Hoberman's Spheres: Kinetic Geometry That Links Engineering With Art


Chuck Hoberman's spheres are brilliant representations of geometry's presence in and around us.

One of the most brilliant manifestations of geometry is Hoberman’s spheres. These icosidodecahedron (similar geodesic domes) deconstruct themselves in dynamic ways, expanding and contracting up to 5 times their original size, while evoking the movement of a pair of scissors. Their transformations are graceful and attractive: their contortions are sometimes synchronized to light and sound, creating a spectacular polyhedral dance.

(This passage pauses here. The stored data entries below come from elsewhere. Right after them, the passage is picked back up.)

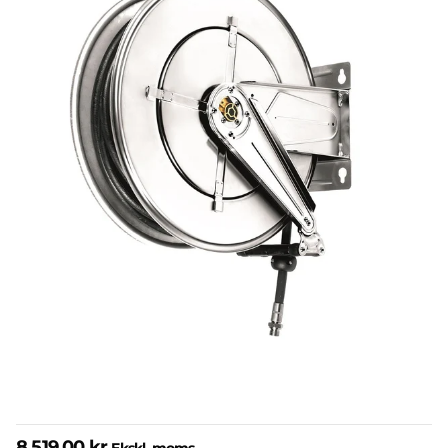
8.519,00 kr.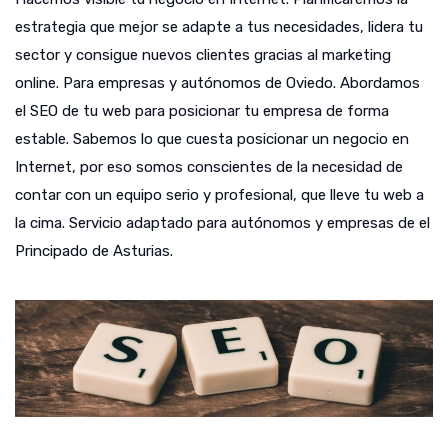
estrategia que mejor se adapte a tus necesidades, lidera tu
sector y consigue nuevos clientes gracias al marketing
online. Para empresas y autónomos de Oviedo. Abordamos
el SEO de tu web para posicionar tu empresa de forma
estable. Sabemos lo que cuesta posicionar un negocio en
Internet, por eso somos conscientes de la necesidad de
contar con un equipo serio y profesional, que lleve tu web a
la cima. Servicio adaptado para autónomos y empresas de el
Principado de Asturias.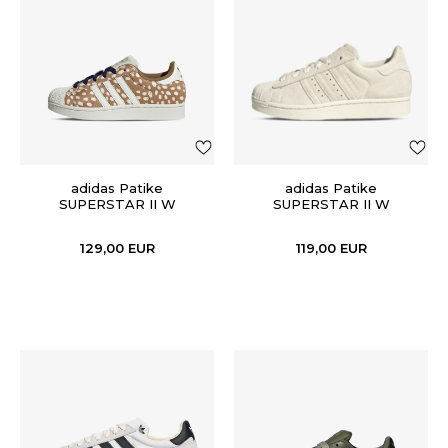
adidas Patike
adidas Patike
SUPERSTAR II W
SUPERSTAR II W
129,00
EUR
119,00
EUR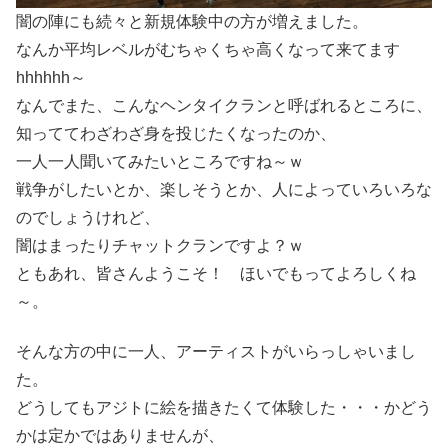
闇の陣にも続々と新規体験中の方が増えました。
なんか平均レベルがむちゃくちゃ高くなって来てます
hhhhhh～
なんでまた、こんなヘンタイクランと呼ばれるところに、
知っててわざわざ身を投じたくなったのか、
一人一人聞いてみたいところですね～ｗ
戦争がしたいとか、楽しそうとか、人によっていろいろな
のでしょうけれど、
闇はまったりチャットクランですよ？ｗ
ともあれ、皆さんようこそ！ ほいでもってよろしくね
～。
そんな方の中に一人、アーティストがいらっしゃいまし
た。
どうしてもアジトに絵を描きたくて体験した・・・かどう
かは定かではありませんが、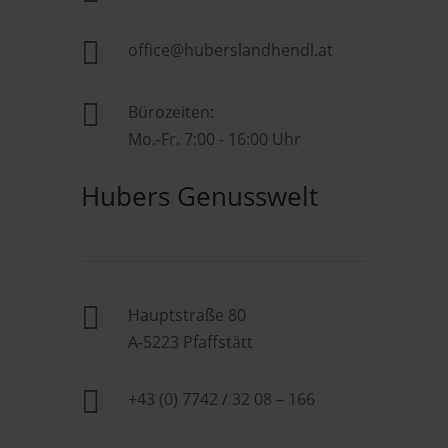

office@huberslandhendl.at

Bürozeiten:
Mo.-Fr. 7:00 - 16:00 Uhr
Hubers Genusswelt

Hauptstraße 80
A-5223 Pfaffstätt

+43 (0) 7742 / 32 08 – 166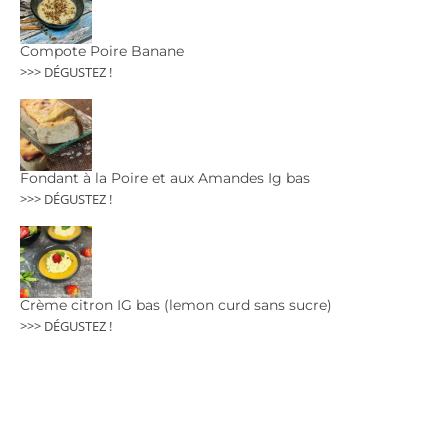
Compote Poire Banane
>>> DÉGUSTEZ !
Fondant à la Poire et aux Amandes Ig bas
>>> DÉGUSTEZ !
Crème citron IG bas (lemon curd sans sucre)
>>> DÉGUSTEZ !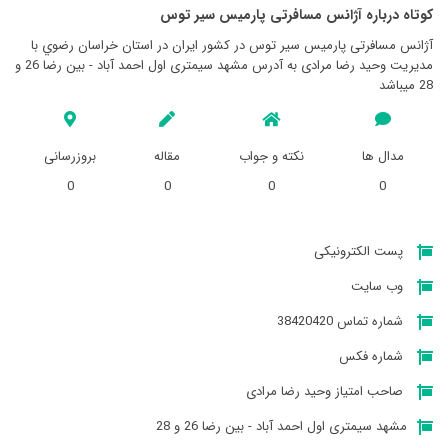
کوتاه درباره آژانس مسافرتی پارميس سير توس
آژانس مسافرتی پارميس سير توس در کشور ایران در استان خراسان رضوي با
مدیریت وحید رضا مرادی به آدرس مشهد سیمتری اول احمد آباد - بین رضا 26 و
28 میباشد
مدال ها
نکته و جواب
مقاله
بروزرسانی
0
0
0
0
پست الکترونیکی
وب سایت
شماره تماس 38420420
شماره فکس
صاحب امتیاز وحید رضا مرادی
مشهد سیمتری اول احمد آباد - بین رضا 26 و 28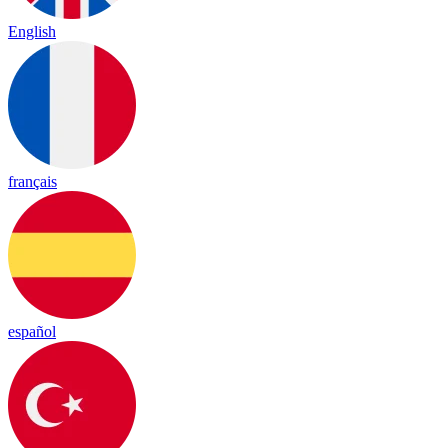
English
français
español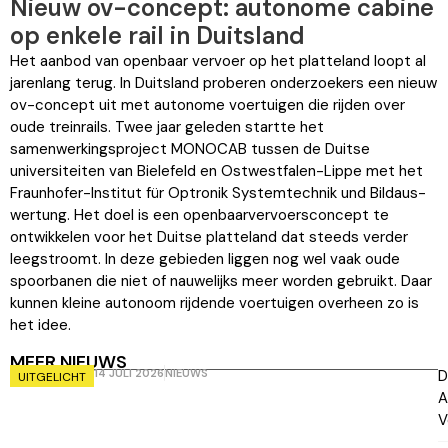
Nieuw ov-concept: autonome cabine
op enkele rail in Duitsland
Het aanbod van openbaar vervoer op het platteland loopt al
jarenlang terug. In Duitsland proberen onderzoekers een nieuw
ov-concept uit met autonome voertuigen die rijden over
oude treinrails. Twee jaar geleden startte het
samenwerkingsproject MONOCAB tussen de Duitse
universiteiten van Bielefeld en Ostwest­falen-Lippe met het
Fraunhofer-Institut für Optronik Systemtechnik und Bildaus­
wertung. Het doel is een openbaar­vervoersconcept te
ontwikkelen voor het Duitse platteland dat steeds verder
leegstroomt. In deze gebieden liggen nog wel vaak oude
spoorbanen die niet of nauwelijks meer worden gebruikt. Daar
kunnen kleine autonoom rijdende voertuigen overheen zo is
het idee.
MEER NIEUWS
14 JULI 2026
NIEUWS
D
UITGELICHT
A
V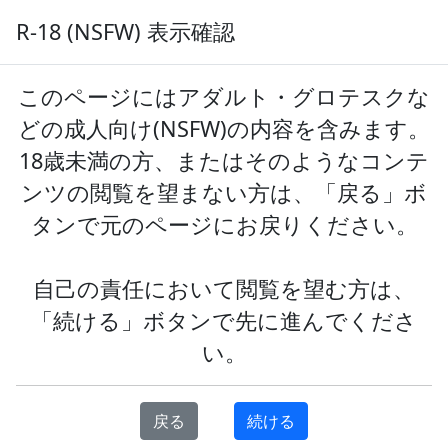
サイトについて
R-18 (NSFW) 表示確認
AIのべりすと
サインイン
登録
プロンプト共有
ナビゲーション
このページにはアダルト・グロテスクな
タグ:戦闘の投稿一覧
どの成人向け(NSFW)の内容を含みます。
18歳未満の方、またはそのようなコンテ
ンツの閲覧を望まない方は、「戻る」ボ
投稿日順
更新日順
タンで元のページにお戻りください。
全年齢
R-18
すべて
自己の責任において閲覧を望む方は、
前へ
1
次へ
「続ける」ボタンで先に進んでくださ
い。
口上じぇねれーた_戦闘
投稿: 2022-06-15
戻る
続ける
(任意のキャラ名/属性/職業など)の口上 と入力して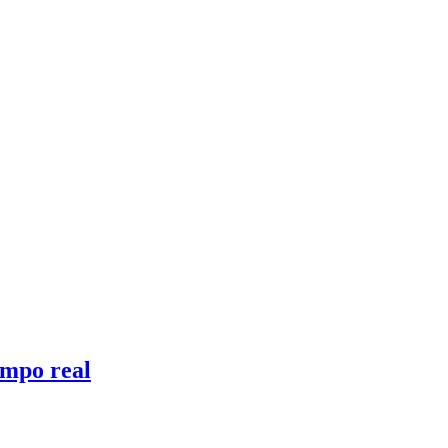
empo real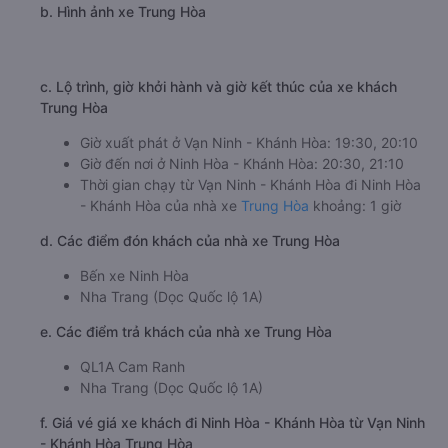
b. Hình ảnh xe Trung Hòa
c. Lộ trình, giờ khởi hành và giờ kết thúc của xe khách
Trung Hòa
Giờ xuất phát ở Vạn Ninh - Khánh Hòa: 19:30, 20:10
Giờ đến nơi ở Ninh Hòa - Khánh Hòa: 20:30, 21:10
Thời gian chạy từ Vạn Ninh - Khánh Hòa đi Ninh Hòa
- Khánh Hòa của nhà xe
Trung Hòa
khoảng: 1 giờ
d. Các điểm đón khách của nhà xe Trung Hòa
Bến xe Ninh Hòa
Nha Trang (Dọc Quốc lộ 1A)
e. Các điểm trả khách của nhà xe Trung Hòa
QL1A Cam Ranh
Nha Trang (Dọc Quốc lộ 1A)
f. Giá vé giá xe khách đi Ninh Hòa - Khánh Hòa từ Vạn Ninh
- Khánh Hòa Trung Hòa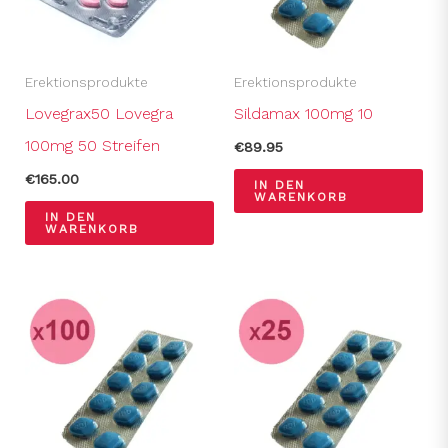
Erektionsprodukte
Erektionsprodukte
Lovegrax50 Lovegra
Sildamax 100mg 10
100mg 50 Streifen
€
89.95
€
165.00
IN DEN
WARENKORB
IN DEN
WARENKORB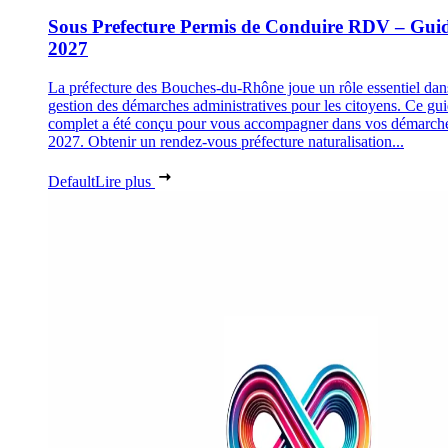
Sous Prefecture Permis de Conduire RDV – Gui
2027
La préfecture des Bouches-du-Rhône joue un rôle essentiel dan
gestion des démarches administratives pour les citoyens. Ce gu
complet a été conçu pour vous accompagner dans vos démarch
2027. Obtenir un rendez-vous préfecture naturalisation...
Default
Lire plus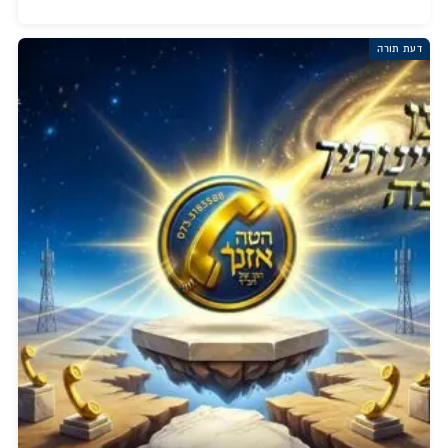
דעת תורה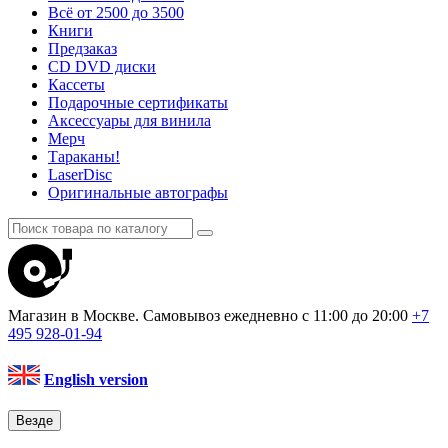
Всё от 2500 до 3500
Книги
Предзаказ
CD DVD диски
Кассеты
Подарочные сертификаты
Аксессуары для винила
Мерч
Тараканы!
LaserDisc
Оригинальные автографы
Магазин в Москве. Самовывоз
ежедневно с 11:00 до 20:00
+7
495
928-01-94
English version
Везде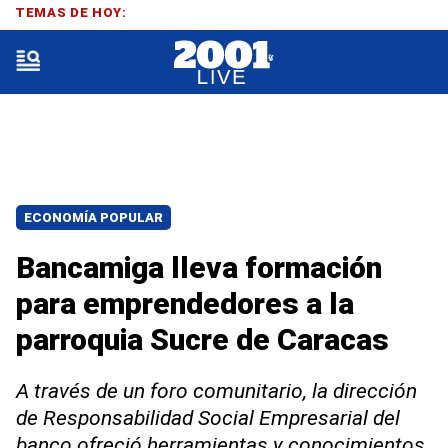
TEMAS DE HOY:
ECONOMÍA POPULAR
Bancamiga lleva formación
para emprendedores a la
parroquia Sucre de Caracas
A través de un foro comunitario, la dirección
de Responsabilidad Social Empresarial del
banco ofreció herramientas y conocimientos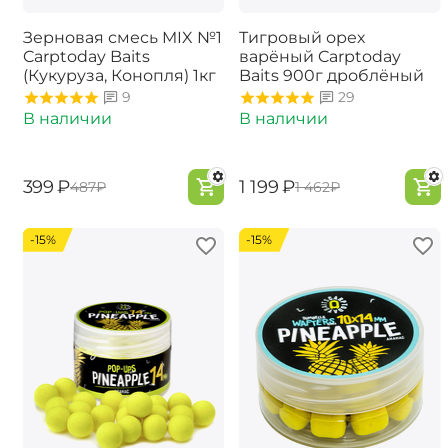
Зерновая смесь MIX №1
Тигровый орех
Carptoday Baits
варёный Carptoday
(Кукуруза, Конопля) 1кг
Baits 900г дроблёный
9
29
В наличии
В наличии
‍399‍
₽
‍1 199‍
₽
‍487‍
₽
‍1 462‍
₽
-15%
-15%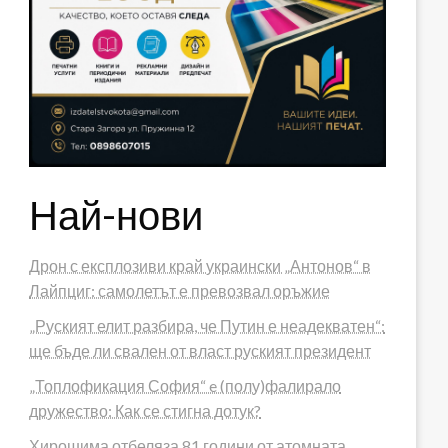
Най-нови
Дрон с експлозиви край украински „Антонов“ в
Лайпциг: самолетът е превозвал оръжие
„Руският елит разбира, че Путин е неадекватен“:
ще бъде ли свален от власт руският президент
„Топлофикация София“ e (полу)фалирало
дружество: Как се стигна дотук?
Хирошима отбеляза 81 години от атомната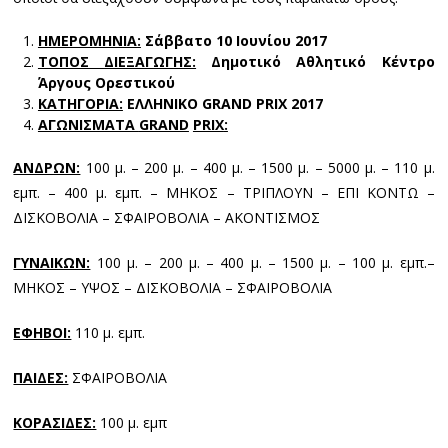
ΗΜΕΡΟΜΗΝΙΑ:
Σάββατο 10 Ιουνίου 2017
ΤΟΠΟΣ ΔΙΕΞΑΓΩΓΗΣ:
Δημοτικό Αθλητικό Κέντρο
Άργους Ορεστικού
ΚΑΤΗΓΟΡΙΑ:
ΕΛΛΗΝΙΚΟ
GRAND
PRIX
2017
ΑΓΩΝΙΣΜΑΤΑ
GRAND
PRIX
:
ΑΝΔΡΩΝ:
100 μ. – 200 μ. – 400 μ. – 1500 μ. – 5000 μ. – 110 μ.
εμπ. – 400 μ. εμπ. – ΜΗΚΟΣ – ΤΡΙΠΛΟΥΝ – ΕΠΙ ΚΟΝΤΩ –
ΔΙΣΚΟΒΟΛΙΑ – ΣΦΑΙΡΟΒΟΛΙΑ – ΑΚΟΝΤΙΣΜΟΣ
ΓΥΝΑΙΚΩΝ:
100 μ. – 200 μ. – 400 μ. – 1500 μ. – 100 μ. εμπ.–
ΜΗΚΟΣ – ΥΨΟΣ – ΔΙΣΚΟΒΟΛΙΑ – ΣΦΑΙΡΟΒΟΛΙΑ
ΕΦΗΒΟΙ:
110 μ. εμπ.
ΠΑΙΔΕΣ:
ΣΦΑΙΡΟΒΟΛΙΑ
ΚΟΡΑΣΙΔΕΣ:
100 μ. εμπ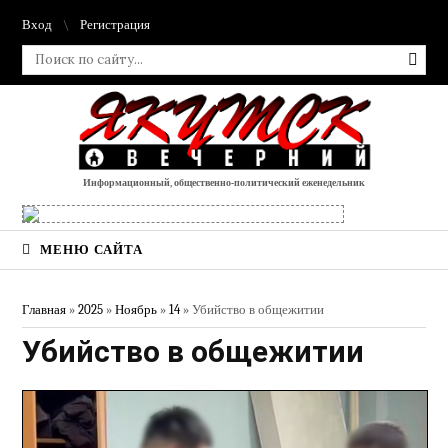
Вход
Регистрация
Информационный, общественно-политический еженедельник
МЕНЮ САЙТА
Главная
»
2025
»
Ноябрь
»
14
» Убийство в общежитии
Убийство в общежитии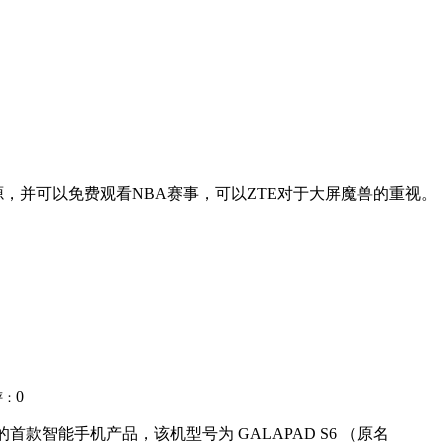
源，并可以免费观看NBA赛事，可以ZTE对于大屏魔兽的重视。
0
评：
款智能手机产品，该机型号为 GALAPAD S6 （原名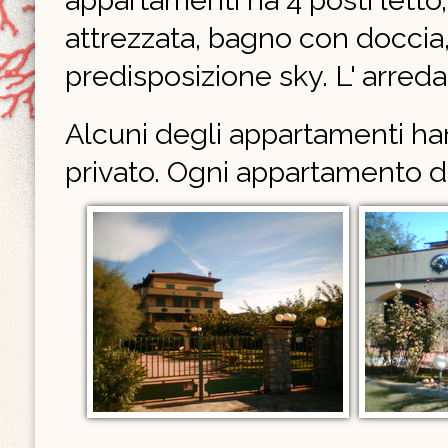
appartamenti ha 4 posti letto,
attrezzata, bagno con doccia, 
predisposizione sky. L' arr
Alcuni degli appartamenti han
privato. Ogni appartamento d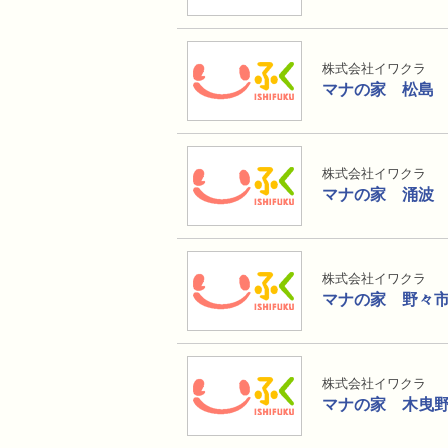
株式会社イワクラ
マナの家 松島
株式会社イワクラ
マナの家 涌波
株式会社イワクラ
マナの家 野々
株式会社イワクラ
マナの家 木曳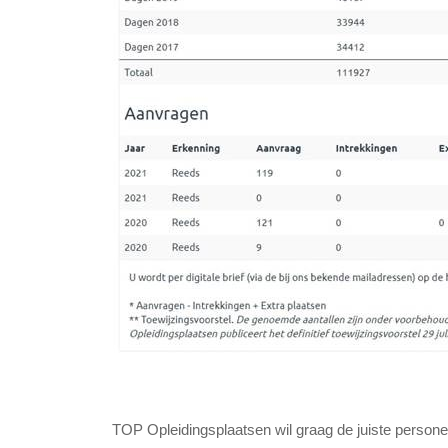
TOP Opleidingsplaatsen wil graag de juiste persone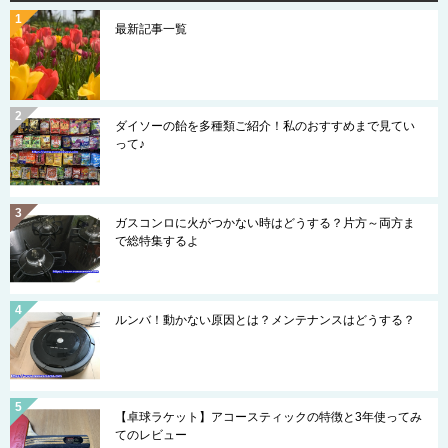
最新記事一覧
ダイソーの飴を多種類ご紹介！私のおすすめまで見てい
って♪
ガスコンロに火がつかない時はどうする？片方～両方ま
で総特集するよ
ルンバ！動かない原因とは？メンテナンスはどうする？
【卓球ラケット】アコースティックの特徴と3年使ってみ
てのレビュー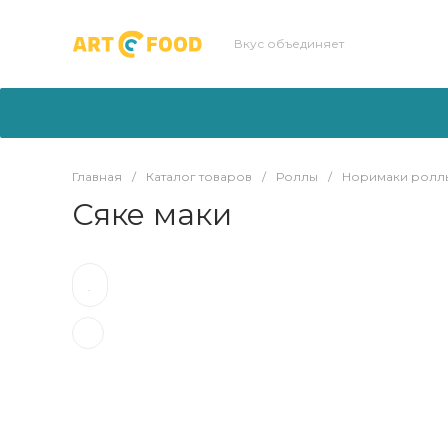
Вкус объединяет
Главная
/
Каталог товаров
/
Роллы
/
Норимаки ролл
Сяке маки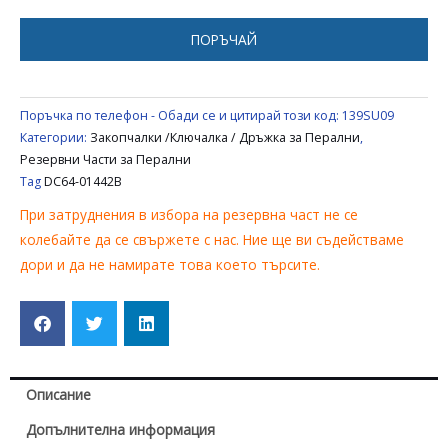
ПЕРАЛНЯ
SAMSUNG
ПОРЪЧАЙ
DC64-
01442B
Поръчка по телефон - Обади се и цитирай този код:
139SU09
Категории:
Закопчалки /Ключалка / Дръжка за Перални
,
Резервни Части за Перални
Tag
DC64-01442B
При затруднения в избора на резервна част не се
колебайте да се свържете с нас. Ние ще ви съдействаме
дори и да не намирате това което търсите.
Описание
Допълнителна информация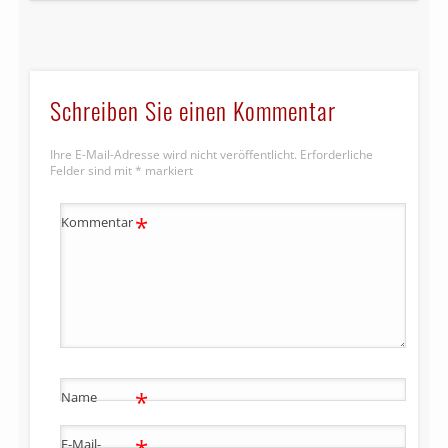
Schreiben Sie einen Kommentar
Ihre E-Mail-Adresse wird nicht veröffentlicht.
Erforderliche
Felder sind mit
*
markiert
*
Kommentar
*
Name
E-Mail-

Chuck Hoberman, following Buckminster Fuller’s footsteps, has toured the world with his spheres. One of his spheres was recently on exhibit at the Museum of Modern Art in New York, and he revealed a new sphere called “Nouasion,” which refers to the moment a grape-bud sprouts in a vineyard. This stunning sphere is made up of 54 nodes and 224 arms, with an aluminum frame that reflects its surroundings and intentionally echoes the “cycle of the seasons.” The Chateau Smithe Haute Lafitte in Bordeaux, where the elegant, strange sculpture that seems to have its own intelligence is housed in a sprawling garden, commissioned the work of art.

Few designers have been able to breach the gap between engineering and art with the same force and subtlety that Hoberman has. His design team, which also crafts toys, medicinal technology and other architectural spaces, explains: “We think that this world of accelerating change needs an adaptive and interactive perspective on design.”